Lauren Withrow: “That’s how I’ve been feeling lately—there's so much always happening visually that I feel like it's been so long since something just really hit my soul, to be honest. There have been things I've been moved by, but nothing that's been like, 'Mph.' There is just this overstimulation with everything going on right now. You’ve gotta share that album.”

I think maybe we all need to go listen to some ambient jazz.

CLP: “It's really healing. I feel like it's really good for the world right now.”

What’s your guilty pleasure?

LW: “Do I admit this? I've watched Lord of the Rings one too many times. It’s something about my brain—I’ll put on the extended edition and do it in [succession] while I'm editing, and it helps me focus. I've done this for years. I don’t know what it is about [those movies]—I can just have them running in the background, and that's how I edit my photos.”
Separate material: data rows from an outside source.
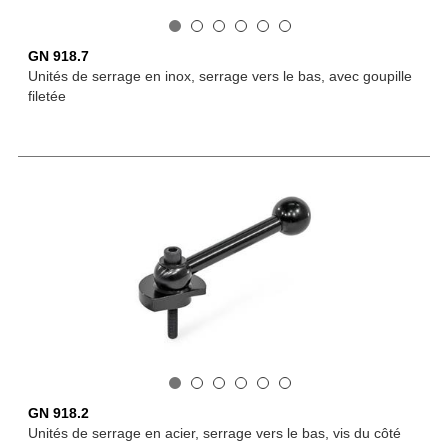
GN 918.7
Unités de serrage en inox, serrage vers le bas, avec goupille
filetée
GN 918.2
Unités de serrage en acier, serrage vers le bas, vis du côté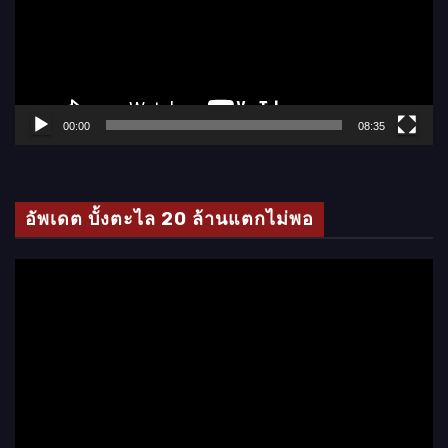
ล่
น
ไ
ฟ
ล์
00:00
08:35
วิ
ดี
โ
อัพเดต บั้งตะไล 20 ล้านแตกไม่พอ
อ
ตั
ว
เ
ล่
น
ไ
ฟ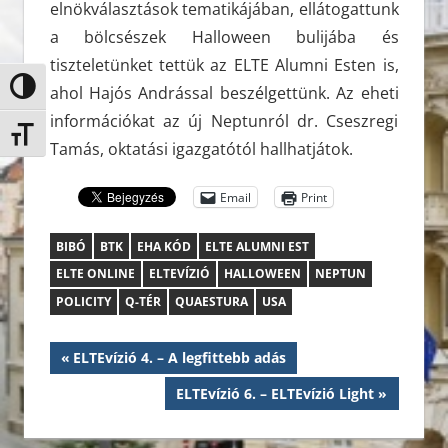
elnökválasztások tematikájában, ellátogattunk
a bölcsészek Halloween bulijába és
tiszteletünket tettük az ELTE Alumni Esten is,
Nagy kontraszt váltása
ahol Hajós Andrással beszélgettünk. Az eheti
információkat az új Neptunról dr. Cseszregi
Betűméret váltása
Tamás, oktatási igazgatótól hallhatjátok.
Email
Print
BIBÓ
BTK
EHA KÓD
ELTE ALUMNI EST
ELTE ONLINE
ELTEVÍZIÓ
HALLOWEEN
NEPTUN
POLICITY
Q-TÉR
QUAESTURA
USA
Bejegyzés
Previous
ELTEvízió 4. – A legfittebb adás
Post:
navigáció
Next
ELTEvízió 6. – ELTEvízió Light
Post: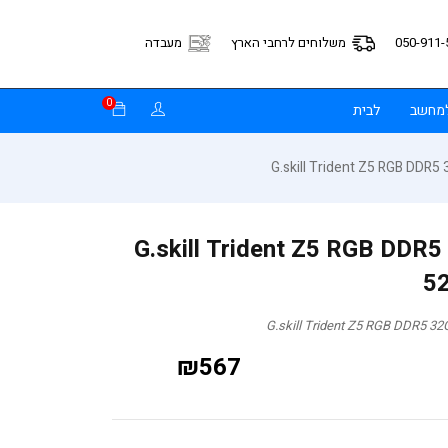
050-911-
משלוחים לרחבי הארץ
מעבדה
0
למחשב
לבית
G.skill Trident Z5 RGB DDR5 32GB 
5
₪
567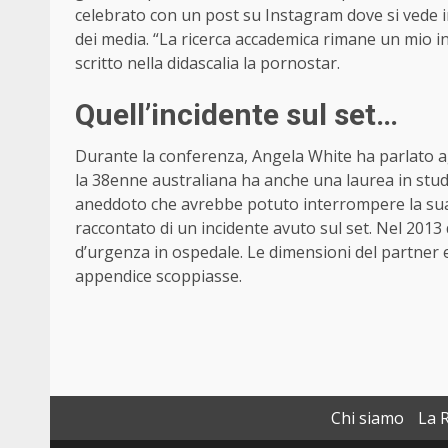
celebrato con un post su Instagram dove si vede i
dei media. “La ricerca accademica rimane un mio in
scritto nella didascalia la pornostar.
Quell’incidente sul set…
Durante la conferenza, Angela White ha parlato agl
la 38enne australiana ha anche una laurea in studi
aneddoto che avrebbe potuto interrompere la sua c
raccontato di un incidente avuto sul set. Nel 2013 
d’urgenza in ospedale. Le dimensioni del partner 
appendice scoppiasse.
Chi siamo
La 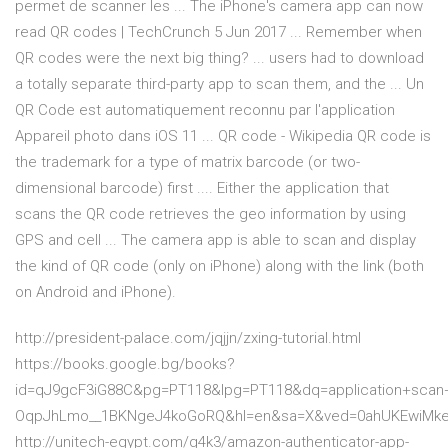
permet de scanner les ... The iPhone's camera app can now
read QR codes | TechCrunch 5 Jun 2017 ... Remember when
QR codes were the next big thing? ... users had to download
a totally separate third-party app to scan them, and the ... Un
QR Code est automatiquement reconnu par l'application
Appareil photo dans iOS 11 ... QR code - Wikipedia QR code is
the trademark for a type of matrix barcode (or two-
dimensional barcode) first .... Either the application that
scans the QR code retrieves the geo information by using
GPS and cell ... The camera app is able to scan and display
the kind of QR code (only on iPhone) along with the link (both
on Android and iPhone).
http://president-palace.com/jqjjn/zxing-tutorial.html
https://books.google.bg/books?
id=qJ9gcF3iG88C&pg=PT118&lpg=PT118&dq=application+scan
OqpJhLmo__1BKNgeJ4koGoRQ&hl=en&sa=X&ved=0ahUKEwiMk
http://unitech-egypt.com/g4k3/amazon-authenticator-app-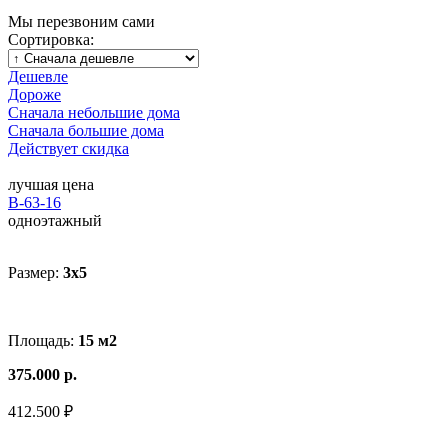
Мы перезвоним сами
Сортировка:
Дешевле
Дороже
Сначала небольшие дома
Сначала большие дома
Действует скидка
лучшая цена
В-63-16
одноэтажный
Размер:
3x5
Площадь:
15 м2
375.000 р.
412.500 ₽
CLP: “I don’t think I have any guilty pleasures because I’m just like, ‘Why would I feel guilty for this?’ I'm a human being; I feel like we all do embarrassing things in secret.”

LW: “I mean, I could probably quote Lord of the Rings backward and forwards at this point.”

Hidden talent?

LW: “I don’t know if it’s a hidden talent, but I used to dance for 10 years. Ballet. I was en pointe for a while. That's something I don't nourish anymore, so I guess it's kind of hidden in that regard. I was in The Nutcracker.”

CLP: “Organizing a mess. If there’s the most chaotic mess in front of me, and if people think there's not a way to organize it and there's a bunch of things out of order, and they're like, ‘There's no way that this can all fit in there,’ I'm like, ‘Yes, there is.’”

What’s something you used to hate, but love now?

CLP: “Pop music. That’s what I used to say was my guilty pleasure, but I'm not guilty about it anymore. Which is funny, because [before that,] I used to hate pop music. I was like, ‘This isn't real music.’ But it does a lot for me when I'm feeling down. I love pop music to help lift my spirits.”

LW: “That's how it was about country music. I grew up in a small town in Texas—it's country, and that's why I kind of hated my upbringing a little bit. I was like, ‘No, I don't want to be this country girl.’ I hated country music. And now, I have a lot of cowboy hats and a lot of cowboy boots. I listen to country music at least once a day.”

CLP: “If you're from Texas, you either are born in it and you love it, or you hate everything, and then the moment you leave Texas, you're like, ‘Oh, I'm a Texan.’ And you start buying boots and cowboy hats and you have really weird pride and you start to love Texas after you hated it for all your life.”

LW: “I have a Texas tattoo at this point.”